[[ Exercise data open ]]
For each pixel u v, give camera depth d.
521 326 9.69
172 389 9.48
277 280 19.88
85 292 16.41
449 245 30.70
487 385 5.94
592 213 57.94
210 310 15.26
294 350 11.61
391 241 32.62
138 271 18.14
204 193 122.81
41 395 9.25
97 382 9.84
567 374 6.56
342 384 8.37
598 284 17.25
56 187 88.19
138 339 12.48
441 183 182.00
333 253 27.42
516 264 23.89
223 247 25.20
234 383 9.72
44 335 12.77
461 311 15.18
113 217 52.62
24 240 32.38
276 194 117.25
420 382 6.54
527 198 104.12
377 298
[[ Exercise data closed ]]
Transcribe the data. Leave every line exactly as it is.

For each pixel u v, give camera depth d.
521 326 9.69
172 389 9.48
277 280 19.88
85 292 16.41
449 245 30.70
487 385 5.94
592 213 57.94
210 310 15.26
294 350 11.61
391 241 32.62
138 271 18.14
204 193 122.81
41 395 9.25
97 382 9.84
567 374 6.56
342 384 8.37
598 284 17.25
56 187 88.19
138 339 12.48
441 183 182.00
333 253 27.42
516 264 23.89
223 247 25.20
234 383 9.72
44 335 12.77
461 311 15.18
113 217 52.62
24 240 32.38
276 194 117.25
420 382 6.54
527 198 104.12
377 298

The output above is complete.